New Changes on the Horizon for Credit Union MBL Policy

The Board of the National Credit Union Administration voted unanimously in its June Board Meeting to drastically change the member business loan rules.  The overall spirit is to move from a prescriptive approach, as outlined in current regulations, to a tenor that focuses on sound business lending policy and procedures.  This new approach will help eliminate the unintended consequences of credit unions managing their lending practices to regulatory restrictions instead of focusing on sound risk management principles.

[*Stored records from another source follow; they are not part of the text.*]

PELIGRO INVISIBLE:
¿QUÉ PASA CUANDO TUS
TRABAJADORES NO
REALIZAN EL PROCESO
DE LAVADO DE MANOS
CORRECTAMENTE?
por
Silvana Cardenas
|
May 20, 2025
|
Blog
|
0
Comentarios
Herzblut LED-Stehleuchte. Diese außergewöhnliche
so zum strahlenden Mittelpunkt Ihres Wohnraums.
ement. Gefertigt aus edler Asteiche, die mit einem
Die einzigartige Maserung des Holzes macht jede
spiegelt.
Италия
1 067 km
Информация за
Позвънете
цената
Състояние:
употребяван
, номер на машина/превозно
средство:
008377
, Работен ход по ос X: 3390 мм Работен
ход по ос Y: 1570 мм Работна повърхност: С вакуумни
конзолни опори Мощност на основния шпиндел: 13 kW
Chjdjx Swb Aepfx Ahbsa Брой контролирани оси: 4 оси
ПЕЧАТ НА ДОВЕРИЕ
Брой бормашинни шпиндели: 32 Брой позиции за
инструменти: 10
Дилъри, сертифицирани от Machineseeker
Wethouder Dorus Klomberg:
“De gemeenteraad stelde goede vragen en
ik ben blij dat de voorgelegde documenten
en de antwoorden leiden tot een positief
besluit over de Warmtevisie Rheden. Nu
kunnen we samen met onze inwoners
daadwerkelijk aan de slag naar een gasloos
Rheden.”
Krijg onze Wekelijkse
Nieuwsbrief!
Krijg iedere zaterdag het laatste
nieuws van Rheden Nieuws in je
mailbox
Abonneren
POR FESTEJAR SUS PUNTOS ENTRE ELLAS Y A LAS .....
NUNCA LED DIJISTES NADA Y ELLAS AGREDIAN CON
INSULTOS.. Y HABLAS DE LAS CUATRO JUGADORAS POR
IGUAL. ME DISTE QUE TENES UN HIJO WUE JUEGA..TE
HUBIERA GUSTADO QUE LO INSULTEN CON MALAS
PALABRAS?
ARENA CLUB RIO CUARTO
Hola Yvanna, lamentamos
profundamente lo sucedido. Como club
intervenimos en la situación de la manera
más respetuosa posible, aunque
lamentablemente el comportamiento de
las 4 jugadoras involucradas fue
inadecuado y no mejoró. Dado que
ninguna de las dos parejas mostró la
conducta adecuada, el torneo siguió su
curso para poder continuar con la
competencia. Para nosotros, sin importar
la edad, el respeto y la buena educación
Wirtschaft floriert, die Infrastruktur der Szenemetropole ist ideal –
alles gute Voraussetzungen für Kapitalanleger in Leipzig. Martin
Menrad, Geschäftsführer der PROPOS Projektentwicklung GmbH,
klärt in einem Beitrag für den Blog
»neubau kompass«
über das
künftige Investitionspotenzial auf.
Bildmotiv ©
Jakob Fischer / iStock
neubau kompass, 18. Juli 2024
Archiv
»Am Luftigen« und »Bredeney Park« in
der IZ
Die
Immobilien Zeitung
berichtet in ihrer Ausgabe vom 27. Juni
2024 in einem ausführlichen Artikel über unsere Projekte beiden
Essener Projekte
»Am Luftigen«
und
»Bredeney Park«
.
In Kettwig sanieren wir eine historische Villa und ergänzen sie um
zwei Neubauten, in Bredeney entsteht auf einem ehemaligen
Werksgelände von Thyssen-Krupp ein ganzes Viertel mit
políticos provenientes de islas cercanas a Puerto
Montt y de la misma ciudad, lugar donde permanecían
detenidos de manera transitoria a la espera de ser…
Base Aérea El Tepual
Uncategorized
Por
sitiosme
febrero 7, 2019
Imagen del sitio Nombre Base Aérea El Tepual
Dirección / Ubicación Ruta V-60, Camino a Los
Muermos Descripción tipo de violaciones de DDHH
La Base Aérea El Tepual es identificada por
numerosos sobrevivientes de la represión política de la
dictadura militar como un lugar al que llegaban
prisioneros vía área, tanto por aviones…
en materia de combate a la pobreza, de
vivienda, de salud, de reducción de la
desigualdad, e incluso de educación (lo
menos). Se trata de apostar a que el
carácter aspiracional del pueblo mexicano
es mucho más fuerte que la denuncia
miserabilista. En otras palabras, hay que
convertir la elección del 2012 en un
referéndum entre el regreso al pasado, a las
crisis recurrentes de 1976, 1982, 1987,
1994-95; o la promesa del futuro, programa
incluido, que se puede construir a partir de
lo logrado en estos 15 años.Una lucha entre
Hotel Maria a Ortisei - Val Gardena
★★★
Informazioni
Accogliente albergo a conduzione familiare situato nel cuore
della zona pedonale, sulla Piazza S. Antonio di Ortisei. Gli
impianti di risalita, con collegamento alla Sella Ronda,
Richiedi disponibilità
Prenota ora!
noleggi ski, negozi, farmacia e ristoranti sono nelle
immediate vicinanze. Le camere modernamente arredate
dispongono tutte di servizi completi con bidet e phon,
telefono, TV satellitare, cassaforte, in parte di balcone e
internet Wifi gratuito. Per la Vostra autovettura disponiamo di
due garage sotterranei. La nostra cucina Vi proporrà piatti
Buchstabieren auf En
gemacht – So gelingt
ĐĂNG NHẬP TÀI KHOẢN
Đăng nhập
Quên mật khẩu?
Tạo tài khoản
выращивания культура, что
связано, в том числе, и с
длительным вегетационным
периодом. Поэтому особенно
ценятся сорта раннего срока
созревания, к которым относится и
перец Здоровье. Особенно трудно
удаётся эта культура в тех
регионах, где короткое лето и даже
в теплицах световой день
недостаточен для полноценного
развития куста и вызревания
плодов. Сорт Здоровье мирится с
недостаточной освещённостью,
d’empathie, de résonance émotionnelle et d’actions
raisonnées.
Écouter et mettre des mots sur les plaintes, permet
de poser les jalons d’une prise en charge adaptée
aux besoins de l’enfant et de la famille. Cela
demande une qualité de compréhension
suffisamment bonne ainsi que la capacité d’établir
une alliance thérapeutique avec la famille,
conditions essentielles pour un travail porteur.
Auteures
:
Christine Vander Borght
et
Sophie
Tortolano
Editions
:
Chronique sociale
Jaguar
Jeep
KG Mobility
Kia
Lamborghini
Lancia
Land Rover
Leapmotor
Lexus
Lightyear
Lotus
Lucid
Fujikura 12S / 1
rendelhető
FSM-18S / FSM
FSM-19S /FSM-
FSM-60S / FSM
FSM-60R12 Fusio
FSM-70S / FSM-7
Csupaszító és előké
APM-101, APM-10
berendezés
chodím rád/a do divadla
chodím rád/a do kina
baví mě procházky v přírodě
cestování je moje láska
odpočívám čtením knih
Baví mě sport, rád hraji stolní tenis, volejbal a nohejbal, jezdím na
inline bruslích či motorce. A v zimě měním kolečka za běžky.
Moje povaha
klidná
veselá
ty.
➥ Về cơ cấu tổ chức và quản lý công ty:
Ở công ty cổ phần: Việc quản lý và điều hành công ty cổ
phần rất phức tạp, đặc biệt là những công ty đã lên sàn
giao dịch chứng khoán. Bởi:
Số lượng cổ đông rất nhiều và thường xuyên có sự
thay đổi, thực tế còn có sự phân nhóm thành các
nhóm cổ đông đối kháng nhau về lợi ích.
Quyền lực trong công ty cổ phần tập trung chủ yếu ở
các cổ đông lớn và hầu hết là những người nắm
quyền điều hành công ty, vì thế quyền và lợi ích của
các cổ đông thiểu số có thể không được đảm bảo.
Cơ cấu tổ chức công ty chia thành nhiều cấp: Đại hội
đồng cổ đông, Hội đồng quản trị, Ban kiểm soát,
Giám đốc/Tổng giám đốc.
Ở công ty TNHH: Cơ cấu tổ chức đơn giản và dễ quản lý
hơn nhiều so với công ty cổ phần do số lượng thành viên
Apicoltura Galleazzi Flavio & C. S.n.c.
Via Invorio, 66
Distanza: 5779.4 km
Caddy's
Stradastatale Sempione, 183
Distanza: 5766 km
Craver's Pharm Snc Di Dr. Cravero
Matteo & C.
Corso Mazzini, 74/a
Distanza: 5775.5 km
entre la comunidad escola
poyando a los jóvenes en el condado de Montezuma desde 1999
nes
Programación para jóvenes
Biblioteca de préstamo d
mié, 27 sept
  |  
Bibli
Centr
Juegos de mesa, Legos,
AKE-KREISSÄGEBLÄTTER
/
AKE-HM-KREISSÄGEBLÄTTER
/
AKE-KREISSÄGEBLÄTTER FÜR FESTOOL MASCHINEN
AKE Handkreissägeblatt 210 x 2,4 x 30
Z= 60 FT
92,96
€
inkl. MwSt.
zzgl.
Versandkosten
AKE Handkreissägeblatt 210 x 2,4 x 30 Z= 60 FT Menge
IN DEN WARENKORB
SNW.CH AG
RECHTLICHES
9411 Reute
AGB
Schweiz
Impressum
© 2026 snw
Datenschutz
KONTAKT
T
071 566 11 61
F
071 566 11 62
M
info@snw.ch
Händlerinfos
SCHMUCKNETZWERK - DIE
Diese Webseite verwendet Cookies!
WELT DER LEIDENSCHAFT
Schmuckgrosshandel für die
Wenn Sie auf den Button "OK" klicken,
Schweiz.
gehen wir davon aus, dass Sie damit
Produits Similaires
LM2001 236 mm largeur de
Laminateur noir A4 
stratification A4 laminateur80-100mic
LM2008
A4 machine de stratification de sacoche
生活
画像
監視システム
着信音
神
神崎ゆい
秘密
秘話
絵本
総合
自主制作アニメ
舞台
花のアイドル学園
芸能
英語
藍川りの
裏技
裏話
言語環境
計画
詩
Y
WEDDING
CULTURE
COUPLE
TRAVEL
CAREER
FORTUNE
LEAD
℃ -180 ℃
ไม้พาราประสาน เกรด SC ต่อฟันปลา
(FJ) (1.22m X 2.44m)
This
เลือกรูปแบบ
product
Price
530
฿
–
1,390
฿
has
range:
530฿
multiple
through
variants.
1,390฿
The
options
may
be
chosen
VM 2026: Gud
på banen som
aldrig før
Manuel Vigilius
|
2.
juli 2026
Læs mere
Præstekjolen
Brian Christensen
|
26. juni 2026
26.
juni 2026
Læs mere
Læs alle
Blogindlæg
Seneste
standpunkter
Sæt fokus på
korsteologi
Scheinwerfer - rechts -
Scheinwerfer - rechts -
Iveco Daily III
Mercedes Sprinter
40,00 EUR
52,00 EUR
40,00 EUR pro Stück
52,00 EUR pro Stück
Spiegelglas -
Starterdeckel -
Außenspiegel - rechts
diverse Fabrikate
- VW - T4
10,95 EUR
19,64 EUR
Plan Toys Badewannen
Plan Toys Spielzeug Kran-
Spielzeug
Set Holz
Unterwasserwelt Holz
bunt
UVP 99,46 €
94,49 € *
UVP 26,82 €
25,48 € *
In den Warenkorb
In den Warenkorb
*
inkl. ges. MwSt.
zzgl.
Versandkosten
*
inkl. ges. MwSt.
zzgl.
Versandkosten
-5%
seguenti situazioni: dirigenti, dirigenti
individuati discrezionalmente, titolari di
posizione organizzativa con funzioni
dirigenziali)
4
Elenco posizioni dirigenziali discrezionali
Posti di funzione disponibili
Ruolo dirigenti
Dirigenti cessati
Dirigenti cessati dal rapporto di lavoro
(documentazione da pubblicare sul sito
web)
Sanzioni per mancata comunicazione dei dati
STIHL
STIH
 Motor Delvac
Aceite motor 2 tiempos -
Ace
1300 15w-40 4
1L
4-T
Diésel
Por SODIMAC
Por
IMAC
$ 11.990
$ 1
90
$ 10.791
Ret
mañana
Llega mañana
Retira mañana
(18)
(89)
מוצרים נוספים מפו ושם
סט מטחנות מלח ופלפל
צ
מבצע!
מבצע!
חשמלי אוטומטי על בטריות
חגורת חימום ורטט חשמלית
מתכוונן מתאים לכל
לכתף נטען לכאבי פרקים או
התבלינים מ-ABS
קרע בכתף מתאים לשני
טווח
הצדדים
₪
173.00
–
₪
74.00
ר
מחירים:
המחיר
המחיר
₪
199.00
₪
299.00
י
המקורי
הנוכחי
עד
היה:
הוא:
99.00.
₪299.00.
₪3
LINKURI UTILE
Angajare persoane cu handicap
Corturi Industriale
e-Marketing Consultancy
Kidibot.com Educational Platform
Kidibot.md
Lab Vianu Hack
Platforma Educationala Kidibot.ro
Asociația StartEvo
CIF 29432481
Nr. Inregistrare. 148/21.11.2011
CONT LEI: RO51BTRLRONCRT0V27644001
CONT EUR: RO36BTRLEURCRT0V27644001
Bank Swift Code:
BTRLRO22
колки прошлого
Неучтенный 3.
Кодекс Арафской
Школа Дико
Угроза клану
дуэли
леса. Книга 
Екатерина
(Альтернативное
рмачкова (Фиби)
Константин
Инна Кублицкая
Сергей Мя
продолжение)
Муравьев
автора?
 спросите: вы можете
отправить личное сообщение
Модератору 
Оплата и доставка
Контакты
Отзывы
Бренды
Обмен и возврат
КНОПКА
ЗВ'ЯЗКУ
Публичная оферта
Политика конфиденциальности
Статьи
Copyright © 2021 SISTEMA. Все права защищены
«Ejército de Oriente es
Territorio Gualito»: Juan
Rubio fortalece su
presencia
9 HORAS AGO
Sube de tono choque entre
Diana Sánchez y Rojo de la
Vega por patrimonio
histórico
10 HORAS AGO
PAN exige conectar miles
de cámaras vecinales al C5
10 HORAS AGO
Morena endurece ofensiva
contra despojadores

This new approach will allow credit unions more flexibility in how they serve their business members.  Some of the areas the new proposed regulations would impact would be:

·         Allowing CUs to decide when to waive a personal guarantee

·         Removing LTV limits

·         Remove the waiver process altogether

·         Lift limits on construction and development loans

·         Clarify that participation in loans to non-members do not count against the statutory MBL cap

·         Change MBL limits from the standard 12.25% of assets to 1.75xs applicable net worth

·         Modify limits on unsecured MBLs

·         Change the restrictive definition of the “associated borrower”

·         Increase the 15% limit of loans to one borrower to 25%, if the additional 10% is backed by readily marketed collateral

 

This proposal would allow CUs to write their own loan policies and place their own limits on collateral and security requirements, equity requirements and loan limits.

In many ways, the proposals are a welcome relief and will allow CUs to compete directly in the market place with banks and will eliminate some of the burdensome complexity the current regulations promote.

What the regulation will require is that the business department of CUs now are required to be better.  Loan decisions are not to be structured to meet regulations, but sound business lending practices.  The responsibility for finding those sound practices and putting them into place falls where it should, with the individual credit union.

The regulation should also encourage the use of experts, such as a business CUSO, to provide some sound support to any CU MBL department that may lack experience in a particular area.  I would think the requirement to shift responsible lending back to the CU will encourage CUs to use whatever tools that would be at their disposal to manage risk in an insightful and prudent manner.  The new proposals are not an excuse to allow wild lending that ignores all sound credit judgement in order to put deals on the books.  That is a recipe for disaster, delinquency, and depressed earnings.